## Raw data
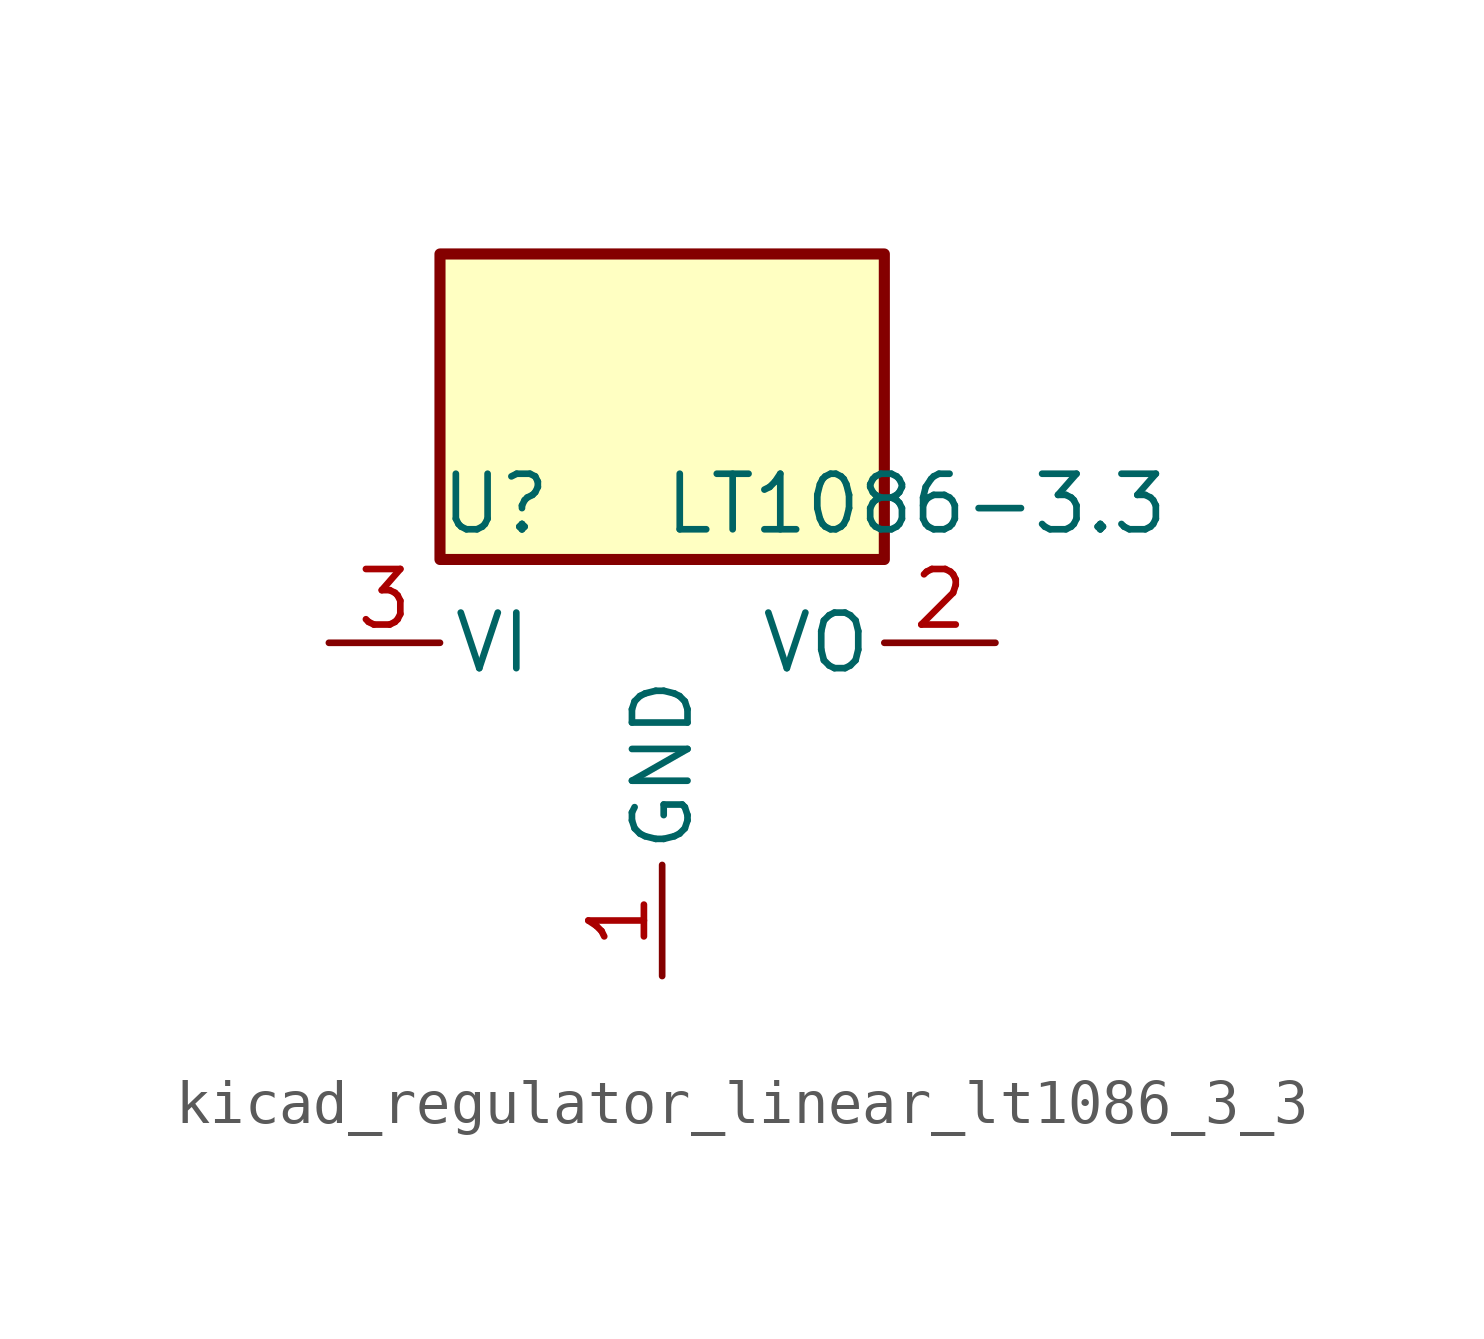
<source format=kicad_sym>
(kicad_symbol_lib
  (version 20220914)
  (generator kicad_symbol_editor)
  (symbol "kicad_regulator_linear_lt1086_3_3"
    (pin_names
      (offset 0.254))
    (property "Reference" "U"
      (at -3.81 3.175 0)
      (effects (font (size 1.27 1.27))))
    (property "Value" "LT1086-3.3"
      (at 0 3.175 0)
      (effects (font (size 1.27 1.27)) (justify left)))
    (symbol "kicad_regulator_linear_lt1086_3_3_0_1"
      (rectangle (start 5.08 8.89) (end -5.08 1.905) (stroke (width 0.254) (type default)) (fill (type background))))
    (symbol "kicad_regulator_linear_lt1086_3_3_1_1"
      (pin power_in line (at 0 -7.62 90) (length 2.54) (name "GND" (effects (font (size 1.27 1.27)))) (number "1" (effects (font (size 1.27 1.27)))))
      (pin power_out line (at 7.62 0 180) (length 2.54) (name "VO" (effects (font (size 1.27 1.27)))) (number "2" (effects (font (size 1.27 1.27)))))
      (pin power_in line (at -7.62 0 0) (length 2.54) (name "VI" (effects (font (size 1.27 1.27)))) (number "3" (effects (font (size 1.27 1.27))))))))
</source>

## Exercise
Write out the data above in full and exactly, but without the pictures.

## Solution for this exercise
<source format=kicad_sym>
(kicad_symbol_lib
  (version 20220914)
  (generator kicad_symbol_editor)
  (symbol "kicad_regulator_linear_lt1086_3_3"
    (pin_names
      (offset 0.254))
    (property "Reference" "U"
      (at -3.81 3.175 0)
      (effects (font (size 1.27 1.27))))
    (property "Value" "LT1086-3.3"
      (at 0 3.175 0)
      (effects (font (size 1.27 1.27)) (justify left)))
    (symbol "kicad_regulator_linear_lt1086_3_3_0_1"
      (rectangle (start 5.08 8.89) (end -5.08 1.905) (stroke (width 0.254) (type default)) (fill (type background))))
    (symbol "kicad_regulator_linear_lt1086_3_3_1_1"
      (pin power_in line (at 0 -7.62 90) (length 2.54) (name "GND" (effects (font (size 1.27 1.27)))) (number "1" (effects (font (size 1.27 1.27)))))
      (pin power_out line (at 7.62 0 180) (length 2.54) (name "VO" (effects (font (size 1.27 1.27)))) (number "2" (effects (font (size 1.27 1.27)))))
      (pin power_in line (at -7.62 0 0) (length 2.54) (name "VI" (effects (font (size 1.27 1.27)))) (number "3" (effects (font (size 1.27 1.27))))))))
</source>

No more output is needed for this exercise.